## Set of tasks
A. From the headlamp forum thread, pull out the passage that opens with the words containing "## nzbazza (Jun" and closes with "the Argo HP.", copying it word for word.
B. In the headlamp forum thread, restate the paragraph beginning "Since the only requirement is something brighter" as a short bulleted list that keeps its main facts.
C. Write the next part of the headlamp forum thread, picking up after its final post.

## Selected extract

· · ·

It looks like the runtime of the argo hp is up to 9 hours and generates 33 lumens (according to the streamlight website).

FoxFury has two headlamps that have better runtime and brightness. We also have our Pro 3 Tactical headlamp, which is 500 lumens and uses CR123s. The Command and Performance below use 4 AAs.

Our Command 20 tactical light is 44.5 lumens. Runtime at full power is 16 to 30 hours (varies by mode) with up to 40 hours of reserve light. 

Our Performance Tactical light is 51 lumens. Runtime at full power is 6-8 hours (varies by mode) with up to 12 hours of reserve light. 

You can find more details at: http://foxfury.com/applications/professional/tactical.htm


----------



## scottaw (Jun 11, 2007)

My PT Apex Pro has run for 3-3day camping trips so far without changing batteries yet. I've also used it a few times around the house. It may be more light than you need (much more in my case) but the different brightness levels do come in handy when you need them. Also, the headband is very comfortable for a long wear.


----------



## nzbazza (Jun 11, 2007)

Since the only requirement is something brighter than the Argo HP and with the same runtime, take a look at the Princeton Tec Apex (uses 4AA, works really well on NIMH rechargables). 

A fast 1hr charger and 8 Nimh AA rechargeables would give you ongoing light for the whole day. Runtime on Hi with Nimh is 3h 45m (search for GCBStokes apex runtimes), I think that Lo would be over 10hrs.

A review can be found here: www.flashlightreviews.com, along with other headlamps including the Argo HP.


----------



## leukos (Jun 12, 2007)

Ace12,
The Seoul and Cree LEDs are still relatively new and have not found their way into too many headlamps yet. CPFer Milkyspit might mod your Argo for a fee, which is probably the route I would choose.


----------



## yellow (Jun 12, 2007)

1st: do the Seoul mod to Your Argo
2nd: use a li-Ion cell with it.
17650 should fit in directly, 18650 with some work (I have a tread in modded for this)

· · ·

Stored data
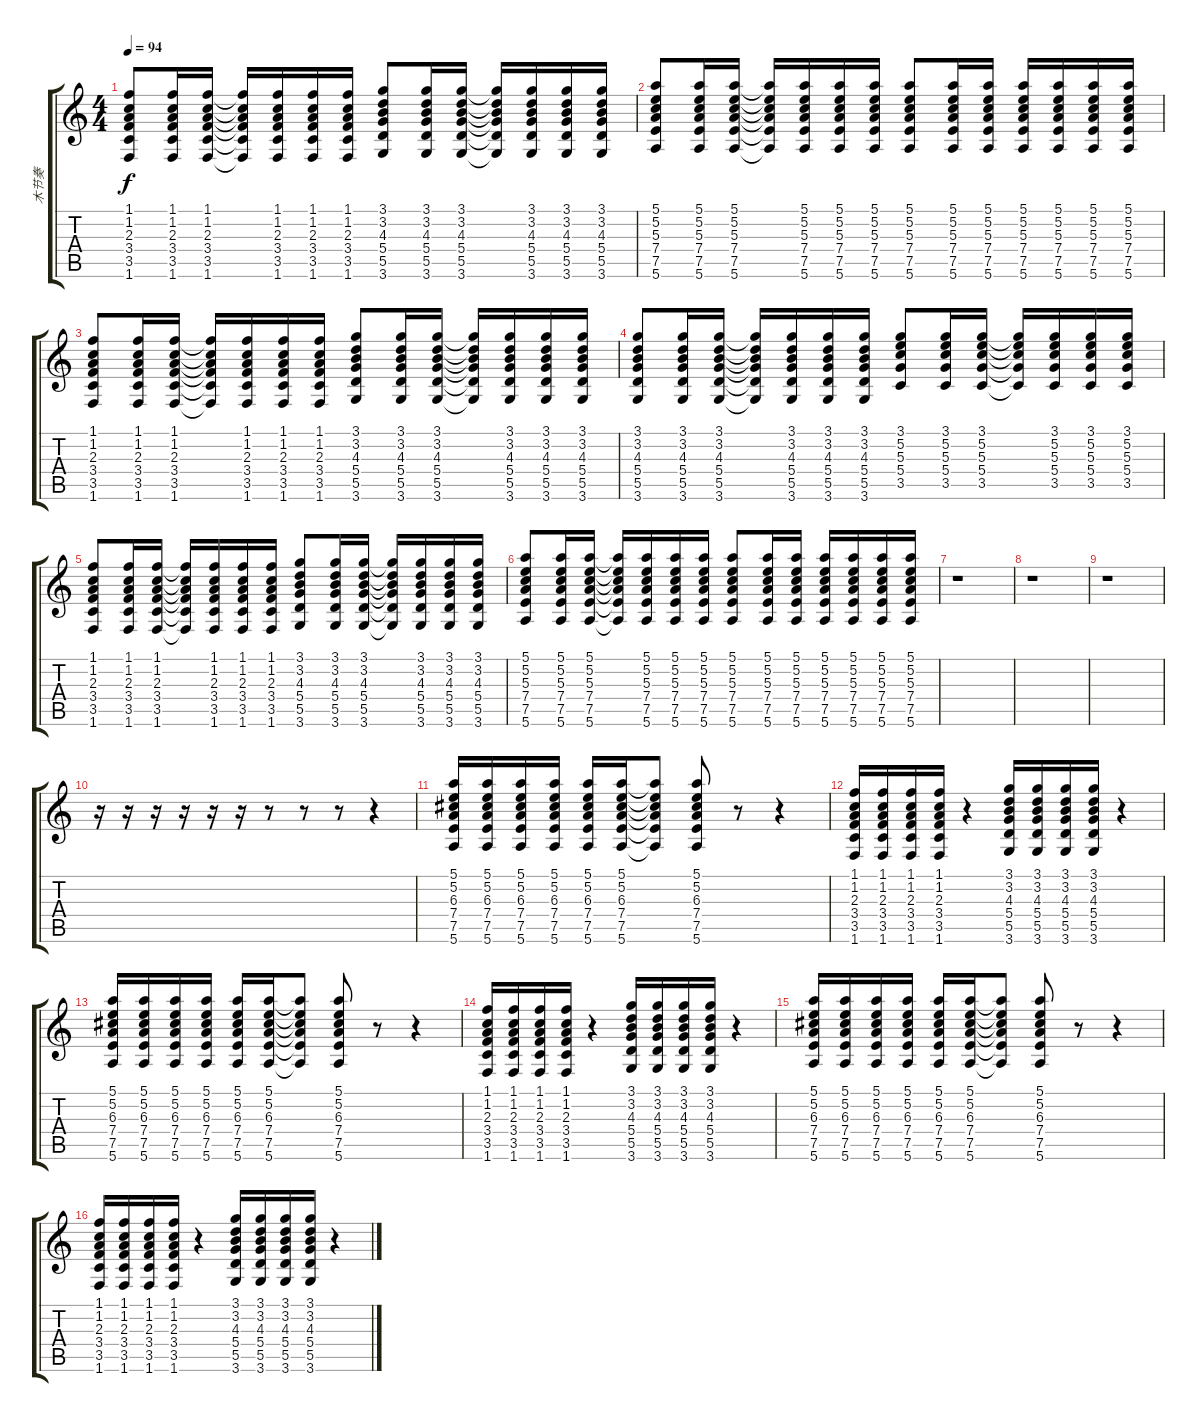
\track ("木节奏" "木节奏") {instrument acousticguitarsteel}
\staff {score tabs}
\tuning (E4 B3 G3 D3 A2 E2) {hide}
\ts (4 4)
\tempo 94
\clef g2
\ks c
(1.1 1.2 2.3 3.4 3.5 1.6).8{dy f} (1.1 1.2 2.3 3.4 3.5 1.6).16 (1.1 1.2 2.3 3.4 3.5 1.6).16 (1.1{t} 1.2{t} 2.3{t} 3.4{t} 3.5{t} 1.6{t}).16 (1.1 1.2 2.3 3.4 3.5 1.6).16 (1.1 1.2 2.3 3.4 3.5 1.6).16 (1.1 1.2 2.3 3.4 3.5 1.6).16 (3.1 3.2 4.3 5.4 5.5 3.6).8 (3.1 3.2 4.3 5.4 5.5 3.6).16 (3.1 3.2 4.3 5.4 5.5 3.6).16 (3.1{t} 3.2{t} 4.3{t} 5.4{t} 5.5{t} 3.6{t}).16 (3.1 3.2 4.3 5.4 5.5 3.6).16 (3.1 3.2 4.3 5.4 5.5 3.6).16 (3.1 3.2 4.3 5.4 5.5 3.6).16 |
(5.1 5.2 5.3 7.4 7.5 5.6).8 (5.1 5.2 5.3 7.4 7.5 5.6).16 (5.1 5.2 5.3 7.4 7.5 5.6).16 (5.1{t} 5.2{t} 5.3{t} 7.4{t} 7.5{t} 5.6{t}).16 (5.1 5.2 5.3 7.4 7.5 5.6).16 (5.1 5.2 5.3 7.4 7.5 5.6).16 (5.1 5.2 5.3 7.4 7.5 5.6).16 (5.1 5.2 5.3 7.4 7.5 5.6).8 (5.1 5.2 5.3 7.4 7.5 5.6).16 (5.1 5.2 5.3 7.4 7.5 5.6).16 (5.1 5.2 5.3 7.4 7.5 5.6).16 (5.1 5.2 5.3 7.4 7.5 5.6).16 (5.1 5.2 5.3 7.4 7.5 5.6).16 (5.1 5.2 5.3 7.4 7.5 5.6).16 |
(1.1 1.2 2.3 3.4 3.5 1.6).8 (1.1 1.2 2.3 3.4 3.5 1.6).16 (1.1 1.2 2.3 3.4 3.5 1.6).16 (1.1{t} 1.2{t} 2.3{t} 3.4{t} 3.5{t} 1.6{t}).16 (1.1 1.2 2.3 3.4 3.5 1.6).16 (1.1 1.2 2.3 3.4 3.5 1.6).16 (1.1 1.2 2.3 3.4 3.5 1.6).16 (3.1 3.2 4.3 5.4 5.5 3.6).8 (3.1 3.2 4.3 5.4 5.5 3.6).16 (3.1 3.2 4.3 5.4 5.5 3.6).16 (3.1{t} 3.2{t} 4.3{t} 5.4{t} 5.5{t} 3.6{t}).16 (3.1 3.2 4.3 5.4 5.5 3.6).16 (3.1 3.2 4.3 5.4 5.5 3.6).16 (3.1 3.2 4.3 5.4 5.5 3.6).16 |
(3.1 3.2 4.3 5.4 5.5 3.6).8 (3.1 3.2 4.3 5.4 5.5 3.6).16 (3.1 3.2 4.3 5.4 5.5 3.6).16 (3.1{t} 3.2{t} 4.3{t} 5.4{t} 5.5{t} 3.6{t}).16 (3.1 3.2 4.3 5.4 5.5 3.6).16 (3.1 3.2 4.3 5.4 5.5 3.6).16 (3.1 3.2 4.3 5.4 5.5 3.6).16 (3.1 5.2 5.3 5.4 3.5).8 (3.1 5.2 5.3 5.4 3.5).16 (3.1 5.2 5.3 5.4 3.5).16 (3.1{t} 5.2{t} 5.3{t} 5.4{t} 3.5{t}).16 (3.1 5.2 5.3 5.4 3.5).16 (3.1 5.2 5.3 5.4 3.5).16 (3.1 5.2 5.3 5.4 3.5).16 |
(1.1 1.2 2.3 3.4 3.5 1.6).8 (1.1 1.2 2.3 3.4 3.5 1.6).16 (1.1 1.2 2.3 3.4 3.5 1.6).16 (1.1{t} 1.2{t} 2.3{t} 3.4{t} 3.5{t} 1.6{t}).16 (1.1 1.2 2.3 3.4 3.5 1.6).16 (1.1 1.2 2.3 3.4 3.5 1.6).16 (1.1 1.2 2.3 3.4 3.5 1.6).16 (3.1 3.2 4.3 5.4 5.5 3.6).8 (3.1 3.2 4.3 5.4 5.5 3.6).16 (3.1 3.2 4.3 5.4 5.5 3.6).16 (3.1{t} 3.2{t} 4.3{t} 5.4{t} 5.5{t} 3.6{t}).16 (3.1 3.2 4.3 5.4 5.5 3.6).16 (3.1 3.2 4.3 5.4 5.5 3.6).16 (3.1 3.2 4.3 5.4 5.5 3.6).16 |
(5.1 5.2 5.3 7.4 7.5 5.6).8 (5.1 5.2 5.3 7.4 7.5 5.6).16 (5.1 5.2 5.3 7.4 7.5 5.6).16 (5.1{t} 5.2{t} 5.3{t} 7.4{t} 7.5{t} 5.6{t}).16 (5.1 5.2 5.3 7.4 7.5 5.6).16 (5.1 5.2 5.3 7.4 7.5 5.6).16 (5.1 5.2 5.3 7.4 7.5 5.6).16 (5.1 5.2 5.3 7.4 7.5 5.6).8 (5.1 5.2 5.3 7.4 7.5 5.6).16 (5.1 5.2 5.3 7.4 7.5 5.6).16 (5.1 5.2 5.3 7.4 7.5 5.6).16 (5.1 5.2 5.3 7.4 7.5 5.6).16 (5.1 5.2 5.3 7.4 7.5 5.6).16 (5.1 5.2 5.3 7.4 7.5 5.6).16 |
r.1 |
r.1 |
r.1 |
r.16 r.16 r.16 r.16 r.16 r.16 r.8 r.8 r.8 r.4 |
(5.1 5.2 6.3 7.4 7.5 5.6).16 (5.1 5.2 6.3 7.4 7.5 5.6).16 (5.1 5.2 6.3 7.4 7.5 5.6).16 (5.1 5.2 6.3 7.4 7.5 5.6).16 (5.1 5.2 6.3 7.4 7.5 5.6).16 (5.1 5.2 6.3 7.4 7.5 5.6).16 (5.1{t} 5.2{t} 6.3{t} 7.4{t} 7.5{t} 5.6{t}).8 (5.1 5.2 6.3 7.4 7.5 5.6).8 r.8 r.4 |
(1.1 1.2 2.3 3.4 3.5 1.6).16 (1.1 1.2 2.3 3.4 3.5 1.6).16 (1.1 1.2 2.3 3.4 3.5 1.6).16 (1.1 1.2 2.3 3.4 3.5 1.6).16 r.4 (3.1 3.2 4.3 5.4 5.5 3.6).16 (3.1 3.2 4.3 5.4 5.5 3.6).16 (3.1 3.2 4.3 5.4 5.5 3.6).16 (3.1 3.2 4.3 5.4 5.5 3.6).16 r.4 |
(5.1 5.2 6.3 7.4 7.5 5.6).16 (5.1 5.2 6.3 7.4 7.5 5.6).16 (5.1 5.2 6.3 7.4 7.5 5.6).16 (5.1 5.2 6.3 7.4 7.5 5.6).16 (5.1 5.2 6.3 7.4 7.5 5.6).16 (5.1 5.2 6.3 7.4 7.5 5.6).16 (5.1{t} 5.2{t} 6.3{t} 7.4{t} 7.5{t} 5.6{t}).8 (5.1 5.2 6.3 7.4 7.5 5.6).8 r.8 r.4 |
(1.1 1.2 2.3 3.4 3.5 1.6).16 (1.1 1.2 2.3 3.4 3.5 1.6).16 (1.1 1.2 2.3 3.4 3.5 1.6).16 (1.1 1.2 2.3 3.4 3.5 1.6).16 r.4 (3.1 3.2 4.3 5.4 5.5 3.6).16 (3.1 3.2 4.3 5.4 5.5 3.6).16 (3.1 3.2 4.3 5.4 5.5 3.6).16 (3.1 3.2 4.3 5.4 5.5 3.6).16 r.4 |
(5.1 5.2 6.3 7.4 7.5 5.6).16 (5.1 5.2 6.3 7.4 7.5 5.6).16 (5.1 5.2 6.3 7.4 7.5 5.6).16 (5.1 5.2 6.3 7.4 7.5 5.6).16 (5.1 5.2 6.3 7.4 7.5 5.6).16 (5.1 5.2 6.3 7.4 7.5 5.6).16 (5.1{t} 5.2{t} 6.3{t} 7.4{t} 7.5{t} 5.6{t}).8 (5.1 5.2 6.3 7.4 7.5 5.6).8 r.8 r.4 |
(1.1 1.2 2.3 3.4 3.5 1.6).16 (1.1 1.2 2.3 3.4 3.5 1.6).16 (1.1 1.2 2.3 3.4 3.5 1.6).16 (1.1 1.2 2.3 3.4 3.5 1.6).16 r.4 (3.1 3.2 4.3 5.4 5.5 3.6).16 (3.1 3.2 4.3 5.4 5.5 3.6).16 (3.1 3.2 4.3 5.4 5.5 3.6).16 (3.1 3.2 4.3 5.4 5.5 3.6).16 r.4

· · ·

## Results
A.
## nzbazza (Jun 11, 2007)

Since the only requirement is something brighter than the Argo HP and with the same runtime, take a look at the Princeton Tec Apex (uses 4AA, works really well on NIMH rechargables). 

A fast 1hr charger and 8 Nimh AA rechargeables would give you ongoing light for the whole day. Runtime on Hi with Nimh is 3h 45m (search for GCBStokes apex runtimes), I think that Lo would be over 10hrs.

A review can be found here: www.flashlightreviews.com, along with other headlamps including the Argo HP.

B.
- The only requirement is a headlamp brighter than the Argo HP with the same runtime.
- The Princeton Tec Apex is suggested.
- It uses 4 AA batteries.
- It works very well on NiMH rechargeables.

C.
The original circuit works with the cell, the 2 levels are still present, current draw from batt is 80 and 350 mA.


----------



## cy (Jun 12, 2007)

another vote for dropping in a 17670 li-ion cell into Argo HP. no mods needed. don't care for 18650 mod, leave light fragile. 

mine is changed out to Sbin, which increased output from side emitter. this was done before cree/P4 came out. 

it's been my main work headlamp ever since. for AC work, undercar transmission etc. works great! 

naturally if I did same mod today, I'd use a cree. 



Ace12; said:


> I do HVAC work and alway need to use both h ands when working in the dark. I currently use Streamlights Argo HP. I was wondering if there is anything else available that is brighter and still have as much runtime as the Argo HP. I was considering doing the seoul mod to the Argo, but I dont want to waste my time if i can just buy a light to meet my needs.


----------



## Ace12 (Jun 13, 2007)

Will the p4 work with 2 cr123a batteries or is 6 volts too much for it? The 17650 is only 3.7 volts, is that enough to push the p4 to its full potential?


----------



## yellow (Jun 14, 2007)

the circuit is planned for the 2 CR123s but runs good on the Li-Ion also,
no led is pushed to its potential, because the circuit does not give full power to them.
Its only double bright, because the led is double bright compared to the original Luxeon

(PS: the housing or led will burn to death if run on full 1 A current, there is not enough heatsink inside)


----------



## cy (Jun 14, 2007)

Argo HP w/17870 li-ion cell and upgraded emitter is my favorite work headlamp. And backup headlamp to Stenlight for caving. 

here's the original Argo HP mod post with detailed how to instructions. https://www.candlepowerforums.com/threads/ beam pattern was extremely tight even after shaving quite a bit of material off reflector to make switch from side emitter to high dome Sbin luxeon. beam pattern ended up extremely tight. 

have not done Cree or P4 conversion yet, but my guess is Cree would more closely mate to Argo HP reflector. My Sbin conversion works so well. have not needed to open backup. probably will purchase another Argo HP to try Cree mod. 

if you want to talk bright! 

NiteRider Storm HID and Lights & Motion ARC HID headlamps will put out more lumens than any other headlamps that I'm aware of. both come with li-ion packs that will run for 6 to 10 hours+ depending upon pack chosen. (up to 8x 18650 pack)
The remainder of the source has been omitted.